Below are records that hold pictures; write out only the lines from their start through the line with "County offices are", exactly, and drop the pictures.
** Opening SUPPLIED DATA block **
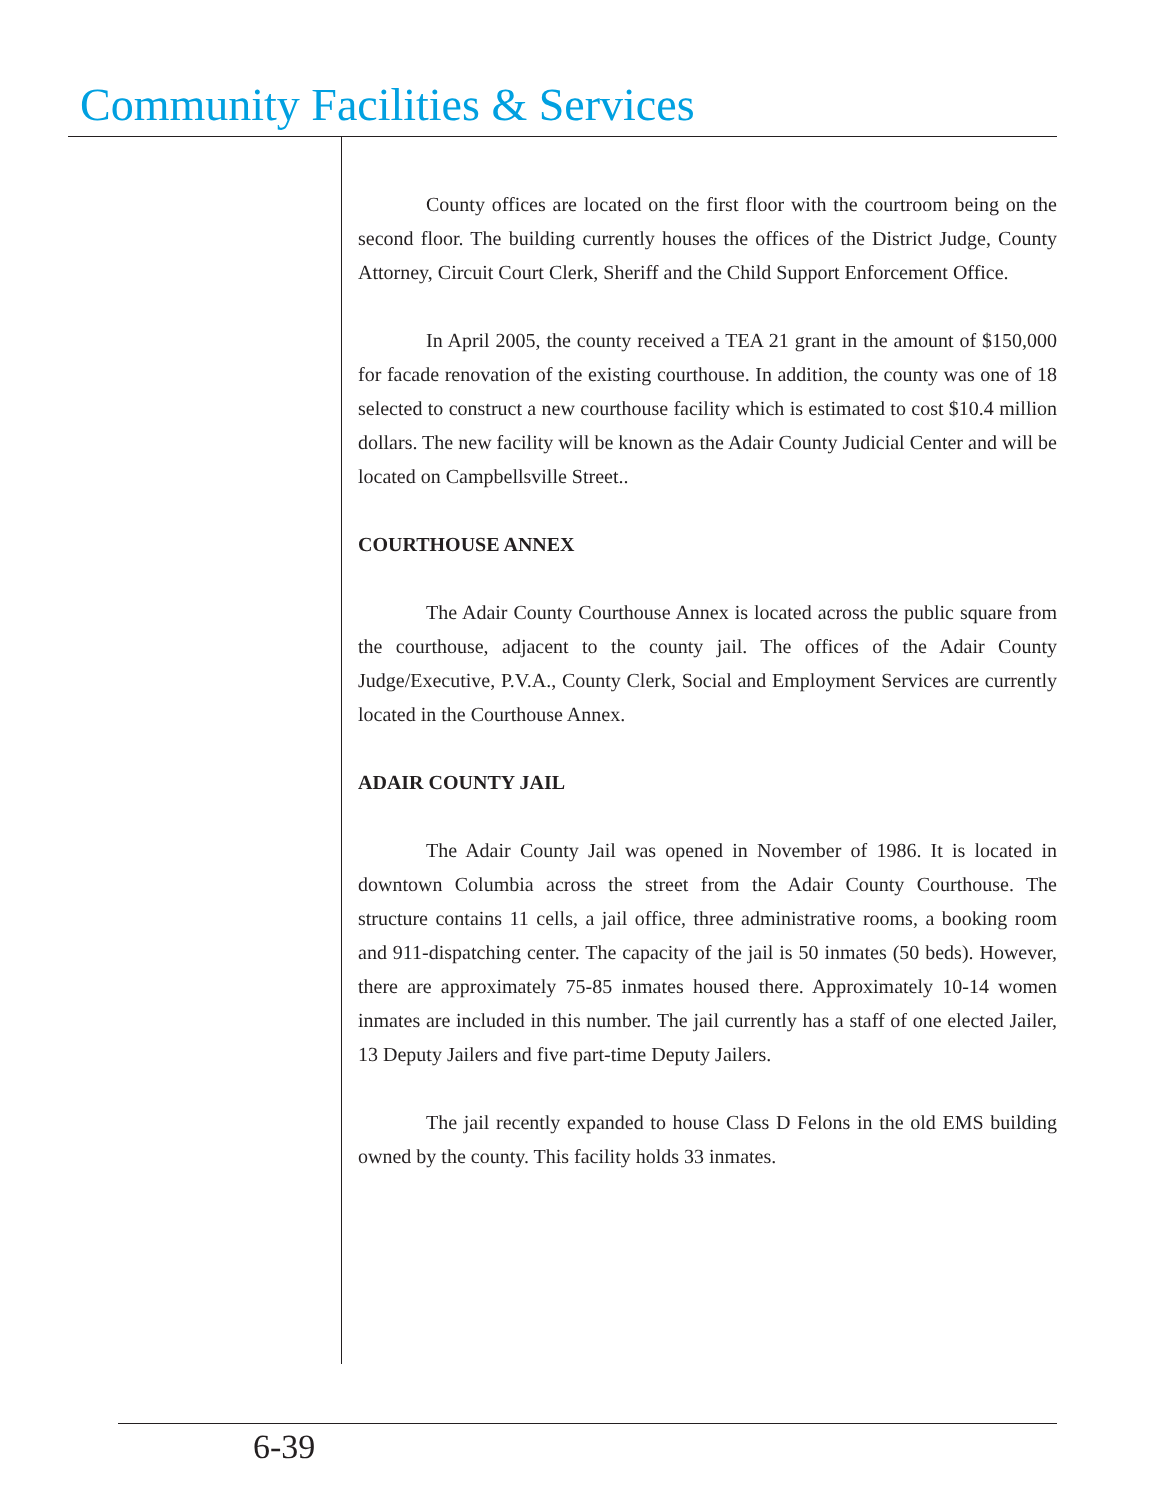Community Facilities & Services
County offices are located on the first floor with the courtroom being on the second floor. The building currently houses the offices of the District Judge, County Attorney, Circuit Court Clerk, Sheriff and the Child Support Enforcement Office.
In April 2005, the county received a TEA 21 grant in the amount of $150,000 for facade renovation of the existing courthouse. In addition, the county was one of 18 selected to construct a new courthouse facility which is estimated to cost $10.4 million dollars. The new facility will be known as the Adair County Judicial Center and will be located on Campbellsville Street..
COURTHOUSE ANNEX
The Adair County Courthouse Annex is located across the public square from the courthouse, adjacent to the county jail. The offices of the Adair County Judge/Executive, P.V.A., County Clerk, Social and Employment Services are currently located in the Courthouse Annex.
ADAIR COUNTY JAIL
The Adair County Jail was opened in November of 1986. It is located in downtown Columbia across the street from the Adair County Courthouse. The structure contains 11 cells, a jail office, three administrative rooms, a booking room and 911-dispatching center. The capacity of the jail is 50 inmates (50 beds). However, there are approximately 75-85 inmates housed there. Approximately 10-14 women inmates are included in this number. The jail currently has a staff of one elected Jailer, 13 Deputy Jailers and five part-time Deputy Jailers.
The jail recently expanded to house Class D Felons in the old EMS building owned by the county. This facility holds 33 inmates.
6-39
** Closing SUPPLIED DATA block **
**RESPONSE BELOW**
Community Facilities & Services
County offices are located on the first floor with the courtroom being on the second floor. The building currently houses the offices of the District Judge, County Attorney, Circuit Court Clerk, Sheriff and the Child Support Enforcement Office.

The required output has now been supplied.